Last year, the Constitutional Accountability Center (CAC), a left-leaning think tank and law firm, wanted to determine
how Chamber of Commerce-friendly the Supreme Court actually is. Turns out, it's damned Chamber-friendly, with a nearly perfect score in cases in which the Chamber has provided briefs to the Court. As of that report in June 2012, the Chamber had won 68 percent of the cases in the Roberts in which it provided a brief, and was seven for seven in last spring's term.
The CAC just released an update noting the "emerging story about the Supreme Court’s business-heavy caseload this Term and the Chamber of Commerce’s continued success before the Roberts Court generally."
All told, the Chamber of Commerce has filed a whopping 18 amicus briefs this Term—just below its record number of 21 in October Term 2010. Overall, the Court will likely decide 76 cases this Term, meaning that the Chamber will have participated in roughly 24% of the Court’s decided cases.
This in itself is an important story. For instance, during the final five years of the Burger Court—just before the first member of the current conservative bloc (Justice Antonin Scalia) assumed his seat—the Justices were hearing twice as many cases (between 153 and 160 per Term) as they are now. At the same time, the Chamber was filing in an average of seven cases per Term, or approximately 4% of the Court’s cases overall. Therefore, even as the Court is now hearing far fewer cases, the Chamber is participating in a greater number of them.

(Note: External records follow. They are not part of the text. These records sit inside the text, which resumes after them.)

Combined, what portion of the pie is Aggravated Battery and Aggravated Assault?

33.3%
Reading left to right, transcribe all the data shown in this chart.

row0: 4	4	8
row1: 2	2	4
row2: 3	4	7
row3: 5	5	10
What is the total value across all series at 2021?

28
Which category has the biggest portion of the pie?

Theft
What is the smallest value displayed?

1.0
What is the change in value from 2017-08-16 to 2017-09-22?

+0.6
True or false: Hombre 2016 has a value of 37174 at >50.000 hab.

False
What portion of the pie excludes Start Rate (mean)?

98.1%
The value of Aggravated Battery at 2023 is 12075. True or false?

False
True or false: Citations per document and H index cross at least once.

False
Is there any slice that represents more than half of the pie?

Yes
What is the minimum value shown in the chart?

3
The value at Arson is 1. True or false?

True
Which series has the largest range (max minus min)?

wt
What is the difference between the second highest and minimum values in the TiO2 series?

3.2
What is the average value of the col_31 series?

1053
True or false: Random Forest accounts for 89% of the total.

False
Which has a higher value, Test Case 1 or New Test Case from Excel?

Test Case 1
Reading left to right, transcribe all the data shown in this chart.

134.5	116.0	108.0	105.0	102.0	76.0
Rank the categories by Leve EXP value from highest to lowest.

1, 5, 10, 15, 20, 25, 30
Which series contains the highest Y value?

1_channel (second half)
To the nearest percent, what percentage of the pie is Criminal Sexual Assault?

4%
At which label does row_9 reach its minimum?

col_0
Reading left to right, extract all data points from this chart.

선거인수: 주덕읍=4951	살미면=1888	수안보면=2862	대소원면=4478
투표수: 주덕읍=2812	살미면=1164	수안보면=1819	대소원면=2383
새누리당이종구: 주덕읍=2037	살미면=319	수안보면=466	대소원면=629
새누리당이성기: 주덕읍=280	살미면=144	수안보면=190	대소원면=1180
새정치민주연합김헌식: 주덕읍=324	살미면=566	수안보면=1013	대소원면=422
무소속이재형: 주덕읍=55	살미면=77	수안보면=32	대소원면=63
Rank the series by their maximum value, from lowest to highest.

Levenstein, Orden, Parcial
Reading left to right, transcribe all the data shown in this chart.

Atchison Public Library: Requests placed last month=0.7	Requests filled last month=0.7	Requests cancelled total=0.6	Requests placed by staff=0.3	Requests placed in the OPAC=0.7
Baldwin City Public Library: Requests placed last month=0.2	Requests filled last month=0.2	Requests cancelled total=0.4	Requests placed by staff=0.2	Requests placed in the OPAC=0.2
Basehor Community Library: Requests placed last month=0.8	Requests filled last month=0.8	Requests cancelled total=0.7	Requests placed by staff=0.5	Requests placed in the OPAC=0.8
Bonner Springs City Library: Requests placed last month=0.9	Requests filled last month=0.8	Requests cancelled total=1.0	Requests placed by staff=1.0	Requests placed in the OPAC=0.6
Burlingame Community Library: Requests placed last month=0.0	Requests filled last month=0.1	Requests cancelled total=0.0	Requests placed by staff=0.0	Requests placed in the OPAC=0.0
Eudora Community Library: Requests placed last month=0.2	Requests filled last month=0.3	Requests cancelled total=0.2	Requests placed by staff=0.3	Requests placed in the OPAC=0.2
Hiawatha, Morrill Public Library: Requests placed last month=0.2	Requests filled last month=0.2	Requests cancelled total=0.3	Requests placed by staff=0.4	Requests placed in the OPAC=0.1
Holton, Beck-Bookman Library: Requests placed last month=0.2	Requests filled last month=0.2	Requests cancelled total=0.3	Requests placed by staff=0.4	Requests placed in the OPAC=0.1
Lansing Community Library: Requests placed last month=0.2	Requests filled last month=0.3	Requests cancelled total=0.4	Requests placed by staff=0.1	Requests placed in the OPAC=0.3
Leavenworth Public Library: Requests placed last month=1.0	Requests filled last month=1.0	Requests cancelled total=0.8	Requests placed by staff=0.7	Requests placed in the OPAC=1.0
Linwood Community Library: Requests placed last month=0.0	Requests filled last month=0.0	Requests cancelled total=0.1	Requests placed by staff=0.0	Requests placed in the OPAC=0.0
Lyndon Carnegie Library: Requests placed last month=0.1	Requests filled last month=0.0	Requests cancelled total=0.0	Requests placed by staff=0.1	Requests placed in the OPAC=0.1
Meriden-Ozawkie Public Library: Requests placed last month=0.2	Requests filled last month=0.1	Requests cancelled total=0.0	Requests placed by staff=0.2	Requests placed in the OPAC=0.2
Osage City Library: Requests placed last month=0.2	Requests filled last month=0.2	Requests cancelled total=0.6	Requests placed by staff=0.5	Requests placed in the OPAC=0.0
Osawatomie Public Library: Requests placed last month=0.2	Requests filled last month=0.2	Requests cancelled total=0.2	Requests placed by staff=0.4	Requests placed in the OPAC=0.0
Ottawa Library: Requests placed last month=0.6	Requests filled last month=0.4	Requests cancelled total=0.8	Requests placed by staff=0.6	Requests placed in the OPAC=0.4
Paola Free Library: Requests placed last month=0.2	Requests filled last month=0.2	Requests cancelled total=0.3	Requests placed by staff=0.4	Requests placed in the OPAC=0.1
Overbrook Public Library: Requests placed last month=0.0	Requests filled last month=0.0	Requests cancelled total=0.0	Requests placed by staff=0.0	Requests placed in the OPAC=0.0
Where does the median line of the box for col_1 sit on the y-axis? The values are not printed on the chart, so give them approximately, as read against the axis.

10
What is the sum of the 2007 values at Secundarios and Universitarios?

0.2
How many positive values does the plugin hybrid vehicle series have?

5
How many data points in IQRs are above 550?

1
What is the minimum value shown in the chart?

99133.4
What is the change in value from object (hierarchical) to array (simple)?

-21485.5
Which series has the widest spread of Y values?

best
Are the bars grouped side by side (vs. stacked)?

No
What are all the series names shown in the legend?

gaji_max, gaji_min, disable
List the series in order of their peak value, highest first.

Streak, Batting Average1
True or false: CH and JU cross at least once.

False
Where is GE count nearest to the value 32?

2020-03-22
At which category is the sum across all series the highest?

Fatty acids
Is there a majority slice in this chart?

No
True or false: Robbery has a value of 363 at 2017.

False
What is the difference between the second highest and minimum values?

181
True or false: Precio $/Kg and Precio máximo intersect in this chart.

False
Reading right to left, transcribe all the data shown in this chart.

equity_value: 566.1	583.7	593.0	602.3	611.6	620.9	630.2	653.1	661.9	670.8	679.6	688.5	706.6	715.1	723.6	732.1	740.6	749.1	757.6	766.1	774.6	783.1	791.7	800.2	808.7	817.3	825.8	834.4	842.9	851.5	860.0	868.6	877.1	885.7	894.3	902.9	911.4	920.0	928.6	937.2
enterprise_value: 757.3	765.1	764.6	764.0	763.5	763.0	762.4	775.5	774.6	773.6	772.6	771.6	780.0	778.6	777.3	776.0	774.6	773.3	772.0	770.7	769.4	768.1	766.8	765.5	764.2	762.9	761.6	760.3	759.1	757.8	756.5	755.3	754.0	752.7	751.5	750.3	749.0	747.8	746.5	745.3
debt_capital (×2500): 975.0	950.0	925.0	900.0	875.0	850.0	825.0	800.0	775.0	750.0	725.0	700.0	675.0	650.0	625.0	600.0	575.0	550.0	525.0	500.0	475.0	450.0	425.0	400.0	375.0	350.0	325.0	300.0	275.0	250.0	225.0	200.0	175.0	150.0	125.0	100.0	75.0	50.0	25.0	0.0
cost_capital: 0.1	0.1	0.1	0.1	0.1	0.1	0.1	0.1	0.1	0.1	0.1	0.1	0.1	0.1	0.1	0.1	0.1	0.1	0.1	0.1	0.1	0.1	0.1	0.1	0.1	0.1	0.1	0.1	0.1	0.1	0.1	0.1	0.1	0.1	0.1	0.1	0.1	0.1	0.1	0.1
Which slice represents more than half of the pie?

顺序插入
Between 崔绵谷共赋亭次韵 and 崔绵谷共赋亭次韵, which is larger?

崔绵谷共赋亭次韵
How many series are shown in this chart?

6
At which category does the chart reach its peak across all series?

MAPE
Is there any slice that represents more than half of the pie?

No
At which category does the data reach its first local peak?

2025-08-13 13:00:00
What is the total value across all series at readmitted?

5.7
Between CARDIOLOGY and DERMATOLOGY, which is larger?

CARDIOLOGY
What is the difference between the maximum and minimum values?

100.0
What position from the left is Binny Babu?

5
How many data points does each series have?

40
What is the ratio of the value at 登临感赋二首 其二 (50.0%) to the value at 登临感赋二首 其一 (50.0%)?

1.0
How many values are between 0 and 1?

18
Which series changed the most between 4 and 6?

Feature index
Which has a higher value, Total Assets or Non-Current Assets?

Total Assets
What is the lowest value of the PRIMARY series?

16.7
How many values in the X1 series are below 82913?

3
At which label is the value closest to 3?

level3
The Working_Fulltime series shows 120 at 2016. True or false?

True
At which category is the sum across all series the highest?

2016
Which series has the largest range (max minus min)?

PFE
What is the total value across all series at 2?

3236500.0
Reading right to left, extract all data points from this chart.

Over the past thirty years, the Chamber’s participation rate has increased six-fold, from 4% in the early 1980s to 24% today.
This dramatic increase in participation is a reflection, in part, of the Chamber’s success in shaping the Court’s docket. As SCOTUSblog reported in early April, the Chamber remains “the country’s preeminent petition-pusher,” as it filed the greatest number ofamicus briefs at the cert. stage of any private organization during SCOTUSblog’s three-year study period (running from May 2009 to August 2012)
Thus, it's not by accident that the Chamber is active in more cases, that the Court is hearing more cases the Chamber interested in. That's because the Chamber has become far more aggressive in pushing its agenda in the federal courts and making that the agenda for the courts. But it's also winning; six cases so far this term, with just one loss. Three of those cases were decided 5-4, bringing the Chamber's winning percentage with the conservative justices in the Roberts Court to 82 percent. There are 10 more cases to come.